Edinho destacou a importância da conferência, que se tornará um projeto de lei que estabelece o Plano Municipal de Assistência Social — construído a partir das propostas apresentadas pela população e pelos gestores.
“Além de ser uma imposição legal, as conferências vão ao encontro do nosso modo de governar. Teremos conferências em todas as áreas de políticas públicas. Quem vai dizer o que é fundamental para ser feito são as conferências, é a sociedade civil organizada”, disse o prefeito.
O principal tema da conferência é “Garantia de direitos no fortalecimento do Suas (Sistema Único de Assistência Social)”. Dentro dessa lógica, o prefeito destacou que é necessário um trabalho de forma articulada.
“Acredito que os Cras devem ter o diagnóstico completo da drogadição, da violência, do desemprego, da prostituição e de outros problemas sociais que cada bairro e região enfrenta. É necessário um conselho de usuários em cada Cras, em cada unidade de assistência social da cidade. Quem sabe o que funciona e o que falta ser oferecido é o usuário”, disse.
Para a secretária de Assistência e Desenvolvimento Social, Eloísa Mortatti, é importante “lutar para que os direitos sejam garantidos e fortalecidos”. “O Cras precisa ser o articulador de todas as políticas.”
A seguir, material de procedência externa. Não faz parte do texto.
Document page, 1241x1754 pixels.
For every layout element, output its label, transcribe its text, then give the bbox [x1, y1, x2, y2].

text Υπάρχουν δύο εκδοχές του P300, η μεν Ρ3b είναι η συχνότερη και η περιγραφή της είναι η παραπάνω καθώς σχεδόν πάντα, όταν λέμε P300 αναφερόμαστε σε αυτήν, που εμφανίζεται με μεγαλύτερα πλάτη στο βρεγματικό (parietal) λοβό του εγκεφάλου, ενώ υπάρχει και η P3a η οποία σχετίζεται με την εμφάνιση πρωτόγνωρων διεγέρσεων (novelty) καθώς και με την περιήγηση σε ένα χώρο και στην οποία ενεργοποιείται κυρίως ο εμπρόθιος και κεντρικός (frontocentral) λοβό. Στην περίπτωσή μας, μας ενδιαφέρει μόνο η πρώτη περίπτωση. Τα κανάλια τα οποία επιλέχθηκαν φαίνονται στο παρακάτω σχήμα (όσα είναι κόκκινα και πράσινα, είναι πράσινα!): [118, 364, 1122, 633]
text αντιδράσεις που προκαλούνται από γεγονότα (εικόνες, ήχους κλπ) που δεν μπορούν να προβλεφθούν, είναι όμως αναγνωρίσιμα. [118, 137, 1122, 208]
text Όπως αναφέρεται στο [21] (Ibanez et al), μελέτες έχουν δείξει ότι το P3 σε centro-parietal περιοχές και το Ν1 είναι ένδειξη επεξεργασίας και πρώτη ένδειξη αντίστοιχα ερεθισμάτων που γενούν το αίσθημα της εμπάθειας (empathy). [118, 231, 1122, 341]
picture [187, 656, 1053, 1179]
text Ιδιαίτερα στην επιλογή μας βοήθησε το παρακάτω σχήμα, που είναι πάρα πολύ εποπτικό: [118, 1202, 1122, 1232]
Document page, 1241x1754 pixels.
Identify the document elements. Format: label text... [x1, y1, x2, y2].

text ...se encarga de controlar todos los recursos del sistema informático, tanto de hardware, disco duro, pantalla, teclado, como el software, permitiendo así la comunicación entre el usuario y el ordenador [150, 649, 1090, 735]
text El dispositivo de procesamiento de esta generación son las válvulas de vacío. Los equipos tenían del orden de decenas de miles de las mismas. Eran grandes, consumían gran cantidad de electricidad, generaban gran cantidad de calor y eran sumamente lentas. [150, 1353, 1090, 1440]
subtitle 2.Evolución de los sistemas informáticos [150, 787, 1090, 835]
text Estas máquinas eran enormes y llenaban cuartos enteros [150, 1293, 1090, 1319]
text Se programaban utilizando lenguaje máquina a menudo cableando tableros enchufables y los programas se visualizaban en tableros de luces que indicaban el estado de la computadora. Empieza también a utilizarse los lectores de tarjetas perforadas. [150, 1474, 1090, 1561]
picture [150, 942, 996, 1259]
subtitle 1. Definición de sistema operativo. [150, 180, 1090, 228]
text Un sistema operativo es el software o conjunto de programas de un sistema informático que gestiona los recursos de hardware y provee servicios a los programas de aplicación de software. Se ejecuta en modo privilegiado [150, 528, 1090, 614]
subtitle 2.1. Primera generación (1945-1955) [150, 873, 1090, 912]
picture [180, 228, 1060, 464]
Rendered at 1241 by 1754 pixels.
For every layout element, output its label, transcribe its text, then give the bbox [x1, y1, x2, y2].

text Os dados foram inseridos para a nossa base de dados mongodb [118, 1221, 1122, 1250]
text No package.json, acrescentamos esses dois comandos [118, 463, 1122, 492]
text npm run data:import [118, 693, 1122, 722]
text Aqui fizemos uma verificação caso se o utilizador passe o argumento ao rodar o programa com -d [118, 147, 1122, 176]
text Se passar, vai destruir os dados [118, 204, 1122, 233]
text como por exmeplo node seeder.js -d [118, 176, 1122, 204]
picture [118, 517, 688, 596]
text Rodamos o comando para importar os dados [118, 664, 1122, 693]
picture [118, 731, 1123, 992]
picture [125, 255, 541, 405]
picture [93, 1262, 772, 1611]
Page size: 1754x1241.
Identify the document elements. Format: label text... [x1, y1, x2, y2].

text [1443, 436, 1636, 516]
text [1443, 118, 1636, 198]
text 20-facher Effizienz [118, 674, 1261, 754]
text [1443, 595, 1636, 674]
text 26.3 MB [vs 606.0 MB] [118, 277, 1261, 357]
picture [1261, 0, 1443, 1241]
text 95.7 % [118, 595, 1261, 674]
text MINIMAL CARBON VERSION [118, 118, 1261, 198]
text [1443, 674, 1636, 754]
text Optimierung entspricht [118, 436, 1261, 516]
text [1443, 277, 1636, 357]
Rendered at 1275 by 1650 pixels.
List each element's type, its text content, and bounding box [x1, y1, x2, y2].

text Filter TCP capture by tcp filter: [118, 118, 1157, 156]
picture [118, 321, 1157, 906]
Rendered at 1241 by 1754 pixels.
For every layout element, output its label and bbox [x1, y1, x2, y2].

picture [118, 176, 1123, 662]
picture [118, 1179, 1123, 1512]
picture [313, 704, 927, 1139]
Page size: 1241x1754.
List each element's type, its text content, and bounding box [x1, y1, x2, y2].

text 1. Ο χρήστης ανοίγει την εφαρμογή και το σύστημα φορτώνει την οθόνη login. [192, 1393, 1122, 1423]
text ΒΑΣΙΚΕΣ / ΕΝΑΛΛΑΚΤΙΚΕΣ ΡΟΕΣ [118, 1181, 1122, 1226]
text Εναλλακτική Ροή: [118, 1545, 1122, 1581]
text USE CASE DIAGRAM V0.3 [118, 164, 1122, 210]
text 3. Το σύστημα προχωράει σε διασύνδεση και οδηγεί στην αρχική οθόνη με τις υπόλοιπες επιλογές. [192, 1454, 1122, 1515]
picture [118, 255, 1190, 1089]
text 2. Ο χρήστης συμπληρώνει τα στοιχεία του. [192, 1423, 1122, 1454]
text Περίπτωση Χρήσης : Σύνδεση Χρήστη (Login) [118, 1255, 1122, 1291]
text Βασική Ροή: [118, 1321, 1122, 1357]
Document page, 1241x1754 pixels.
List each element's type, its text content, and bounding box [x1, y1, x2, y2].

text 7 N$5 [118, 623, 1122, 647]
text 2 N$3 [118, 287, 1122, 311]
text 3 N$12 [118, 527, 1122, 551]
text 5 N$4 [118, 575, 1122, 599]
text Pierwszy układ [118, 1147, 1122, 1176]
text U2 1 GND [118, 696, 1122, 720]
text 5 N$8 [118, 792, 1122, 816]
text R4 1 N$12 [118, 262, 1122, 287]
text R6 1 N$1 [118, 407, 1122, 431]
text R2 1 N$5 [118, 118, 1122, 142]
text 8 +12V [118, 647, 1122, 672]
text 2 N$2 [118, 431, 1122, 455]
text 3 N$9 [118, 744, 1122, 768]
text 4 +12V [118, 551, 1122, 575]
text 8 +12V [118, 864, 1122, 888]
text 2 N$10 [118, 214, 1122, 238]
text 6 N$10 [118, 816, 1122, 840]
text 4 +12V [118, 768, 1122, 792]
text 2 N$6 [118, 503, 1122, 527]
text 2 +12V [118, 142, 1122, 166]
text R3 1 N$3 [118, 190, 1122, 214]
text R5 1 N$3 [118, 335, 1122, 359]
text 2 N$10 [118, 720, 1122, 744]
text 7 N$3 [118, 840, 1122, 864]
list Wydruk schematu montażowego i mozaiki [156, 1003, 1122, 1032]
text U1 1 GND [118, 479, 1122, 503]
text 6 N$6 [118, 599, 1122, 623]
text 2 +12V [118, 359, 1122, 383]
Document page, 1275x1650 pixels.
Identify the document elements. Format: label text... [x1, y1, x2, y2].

A diretora da Drads (Diretoria Regional de Assistência e Desenvolvimento Social), Edna Martins, comemorou o fato de a grande maioria dos municípios da região realizar as conferências. “Com a Constituição de 1988 e as leis da Assistência Social, transformamos isso em um direito. É uma política pública. Não é favor, é um direito conquistado. Vamos ouvir o que a gente precisa avançar para que a cidade melhore”, disse Edna.
A promotora de Justiça da Infância, Juventude e do Idoso, Dra. Noemi Corrêa, ressaltou que a conferência é “de extrema importância para que cada um de nós saia mais fortalecido”.
Flávia Calixto, presidente do Conselho Municipal de Assistência Social, lembrou o papel da Assistência Social como “garantidora de direitos”. “É preciso alcançar o objetivo de trazer o usuário para esse debate, mas não podemos ficar por aqui”, afirmou.
O conselheiro João Domingos de Freitas disse estar feliz por representar os colegas e destacou que “cada um vai poder dizer o que sente”.
Outros secretários e gestores da Prefeitura, funcionários de Assistência e Desenvolvimento Social e representantes de entidades de Araraquara também participaram da abertura da conferência.